For Bush, the roadmap of post-Clinton politics was clear. Big government was popular, so he wouldn't attack it. Political disagreement was unpopular, so he would be nice and eschew wedge issues. He would run on character, promising to restore dignity to the Oval Office, pledging never to embarrass us.
What is McCain's strategy but a 200-proof version of Bush's? McCain promises not just to refrain from embarrassing us, but actually to make us proud. His campaign is about nothing but character. Any issues he raises are mere illustrations of the theme. The campaign-finance "reforms" he proposes are less important than that he is a reformer. His emphasis on raising military pay is a way of reminding us to give POWs their due. The exit polls from New Hampshire showed that no public-policy issues were decisive, in either party; what moved Republicans to vote for McCain was "moral values," i.e., character.
Bush's "compassionate conservatism" has appeal to a sentimental culture; but our culture is so sentimental that it pre tends to yearn for sterner virtues. Voters do not want a leader who will ask them to do something for their country; they want one such as McCain, who will give them a stirring sensation by only seeming to ask them to make great sacrifices.
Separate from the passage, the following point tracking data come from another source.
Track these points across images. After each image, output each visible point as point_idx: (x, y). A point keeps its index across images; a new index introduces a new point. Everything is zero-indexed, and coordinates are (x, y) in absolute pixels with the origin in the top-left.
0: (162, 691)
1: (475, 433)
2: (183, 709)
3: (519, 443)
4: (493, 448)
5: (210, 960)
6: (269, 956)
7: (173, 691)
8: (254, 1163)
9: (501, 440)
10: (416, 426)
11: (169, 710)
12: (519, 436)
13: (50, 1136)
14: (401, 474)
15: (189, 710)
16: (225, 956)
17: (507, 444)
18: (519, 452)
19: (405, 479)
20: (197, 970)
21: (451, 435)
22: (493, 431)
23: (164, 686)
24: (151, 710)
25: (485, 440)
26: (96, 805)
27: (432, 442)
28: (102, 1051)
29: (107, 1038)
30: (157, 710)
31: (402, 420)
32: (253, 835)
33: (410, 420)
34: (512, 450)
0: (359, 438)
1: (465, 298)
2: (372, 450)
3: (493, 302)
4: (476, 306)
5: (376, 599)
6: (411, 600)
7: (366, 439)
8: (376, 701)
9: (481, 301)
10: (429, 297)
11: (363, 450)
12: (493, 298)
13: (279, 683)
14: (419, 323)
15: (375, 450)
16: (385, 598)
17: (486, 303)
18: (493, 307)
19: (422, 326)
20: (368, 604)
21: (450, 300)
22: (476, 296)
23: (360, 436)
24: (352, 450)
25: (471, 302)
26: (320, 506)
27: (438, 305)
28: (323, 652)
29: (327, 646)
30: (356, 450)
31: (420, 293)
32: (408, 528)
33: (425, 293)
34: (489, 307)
There's no way Bush can beat McCain on character--not when McCain is a war hero and highlights it 24-7, subtly and directly. Indeed, nobody but McCain could have knocked Bush over in the primaries. Now that he has, Bush can't just take punches at McCain on the issues; first he has to get voters interested in issues. No wonder Bush is having trouble finding his footing.
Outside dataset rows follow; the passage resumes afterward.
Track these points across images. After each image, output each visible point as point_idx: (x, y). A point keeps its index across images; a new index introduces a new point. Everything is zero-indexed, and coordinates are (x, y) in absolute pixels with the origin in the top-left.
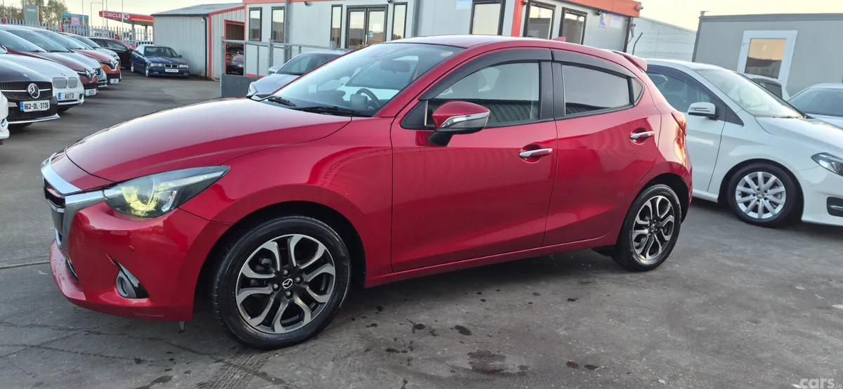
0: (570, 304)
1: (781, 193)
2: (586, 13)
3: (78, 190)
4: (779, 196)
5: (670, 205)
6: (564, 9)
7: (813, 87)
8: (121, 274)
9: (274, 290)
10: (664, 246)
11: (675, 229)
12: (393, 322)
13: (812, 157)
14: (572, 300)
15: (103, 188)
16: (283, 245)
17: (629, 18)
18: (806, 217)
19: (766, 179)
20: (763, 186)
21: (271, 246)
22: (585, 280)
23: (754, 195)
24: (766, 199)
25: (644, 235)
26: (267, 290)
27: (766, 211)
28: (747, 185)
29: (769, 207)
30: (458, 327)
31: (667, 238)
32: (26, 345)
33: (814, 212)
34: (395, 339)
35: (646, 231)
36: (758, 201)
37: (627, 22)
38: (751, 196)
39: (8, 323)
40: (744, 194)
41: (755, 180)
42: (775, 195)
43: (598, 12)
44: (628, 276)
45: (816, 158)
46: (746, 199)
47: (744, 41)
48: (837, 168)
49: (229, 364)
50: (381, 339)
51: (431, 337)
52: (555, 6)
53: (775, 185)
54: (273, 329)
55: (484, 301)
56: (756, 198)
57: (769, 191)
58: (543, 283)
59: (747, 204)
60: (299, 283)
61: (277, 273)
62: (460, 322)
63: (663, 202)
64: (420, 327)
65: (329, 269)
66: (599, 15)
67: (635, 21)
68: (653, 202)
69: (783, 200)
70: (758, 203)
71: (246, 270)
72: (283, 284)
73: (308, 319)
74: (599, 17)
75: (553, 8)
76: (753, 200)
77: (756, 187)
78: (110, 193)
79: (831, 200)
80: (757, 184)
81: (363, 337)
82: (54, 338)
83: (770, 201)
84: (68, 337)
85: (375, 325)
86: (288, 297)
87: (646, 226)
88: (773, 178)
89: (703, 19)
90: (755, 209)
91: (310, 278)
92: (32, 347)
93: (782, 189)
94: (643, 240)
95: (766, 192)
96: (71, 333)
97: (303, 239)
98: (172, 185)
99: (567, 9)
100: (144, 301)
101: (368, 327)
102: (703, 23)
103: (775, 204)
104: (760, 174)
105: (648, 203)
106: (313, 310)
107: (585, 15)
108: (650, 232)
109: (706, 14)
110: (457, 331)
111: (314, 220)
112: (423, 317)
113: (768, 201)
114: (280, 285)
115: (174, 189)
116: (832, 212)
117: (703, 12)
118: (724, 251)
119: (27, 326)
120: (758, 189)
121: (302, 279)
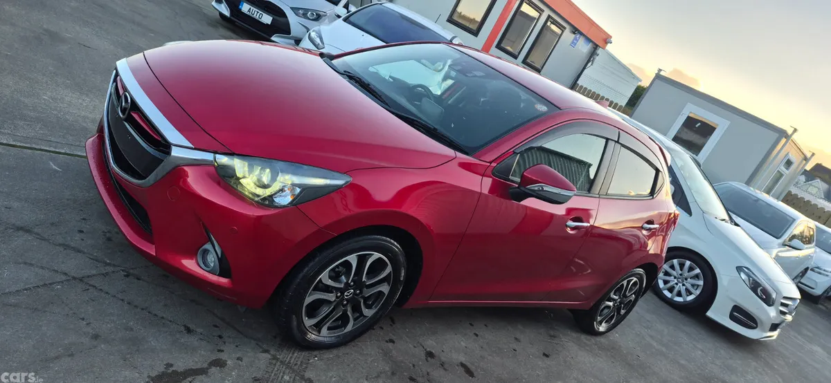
0: (545, 358)
1: (698, 286)
2: (565, 28)
3: (191, 146)
4: (695, 287)
5: (638, 286)
6: (549, 16)
7: (730, 183)
8: (208, 246)
9: (337, 297)
10: (617, 319)
11: (630, 306)
12: (407, 342)
13: (737, 268)
14: (547, 356)
15: (215, 153)
16: (362, 260)
17: (596, 47)
18: (709, 314)
19: (691, 269)
20: (686, 274)
21: (353, 259)
22: (552, 333)
23: (675, 278)
24: (683, 285)
25: (608, 307)
26: (331, 297)
27: (679, 294)
28: (672, 267)
29: (683, 292)
30: (462, 365)
31: (623, 312)
32: (66, 274)
33: (718, 313)
34: (414, 366)
35: (611, 304)
36: (677, 284)
37: (593, 49)
38: (673, 277)
39: (38, 234)
40: (667, 274)
41: (682, 266)
42: (693, 285)
43: (575, 31)
44: (583, 337)
45: (739, 269)
46: (667, 278)
47: (683, 112)
48: (752, 284)
49: (274, 358)
50: (402, 362)
51: (442, 372)
52: (543, 11)
53: (697, 277)
54: (319, 332)
55: (477, 335)
56: (676, 281)
57: (689, 280)
58: (520, 327)
59: (666, 282)
60: (357, 295)
61: (347, 284)
62: (462, 359)
63: (635, 283)
64: (430, 355)
65: (385, 288)
66: (574, 33)
67: (600, 51)
68: (629, 282)
69: (698, 292)
70: (675, 286)
71: (324, 277)
72: (346, 294)
73: (349, 327)
74: (574, 35)
75: (540, 11)
76: (673, 281)
77: (680, 272)
78: (223, 160)
79: (736, 308)
80: (681, 270)
81: (386, 354)
82: (94, 272)
83: (686, 288)
84: (107, 274)
85: (392, 341)
86: (344, 306)
87: (614, 300)
88: (698, 271)
89: (658, 77)
90: (671, 290)
91: (368, 293)
92: (74, 278)
93: (701, 283)
94: (606, 311)
95: (686, 279)
96: (110, 269)
97: (380, 258)
98: (297, 180)
99: (552, 18)
100: (224, 280)
101: (387, 342)
102: (657, 81)
103: (689, 293)
104: (688, 263)
105: (625, 283)
106: (355, 320)
107: (562, 28)
108: (614, 305)
109: (662, 73)
110: (462, 370)
111: (395, 243)
112: (431, 343)
113: (684, 287)
114: (342, 293)
115: (299, 186)
116: (732, 317)
117: (660, 70)
118: (647, 328)
119: (60, 245)
120: (681, 275)
121: (361, 292)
McCain's campaign is better suited than Bush's to the public mood of 2000 in other respects as well. The boom in individual investment is the dominating fact of American life right now. Soccer moms are keeping an eye on the markets; IPOs are the stuff of twentysomethings' conversations. Bush's tax plan pays no attention to any of this. McCain, on the other hand, offers tax shelters to help people invest for their retirement, education, and health expenses. He hasn't talked much about this part of his tax plan, but at least it's there.
More than anyone else in the race, McCain is using the Internet both as an issue and as a campaign tool. He has raised more than $7 million off it. If the donors who were excited by his New Hampshire blowout had sent those checks through snail mail, McCain might not have had the money in time to use it to best advantage in South Carolina. McCain's opposition to Internet taxation, meanwhile, puts him squarely on the side of the New Economy. (Oddly, however, McCain's plan to close "corporate tax loopholes" raises taxes on advertising, which can't be good for Internet firms.)
McCain learned about the power of the Internet to fuel an insurgent campaign from Jesse Ventura, who used it to great effect in his winning race for governor of Minnesota in 1998. A month after the election, McCain sent one of his aides to the state to study how he had done it. Obviously, one of the other things McCain learned from Ventura was that independent voters were becoming more active.
George W. Bush may have been running a perfect campaign for the Republican primaries; John McCain would try to ensure that there would be as few of them as possible. In New Hampshire, Bush won among voters who identified themselves as Republican. McCain, however, crushed him among independents--and they made up 41 percent of the total, a record.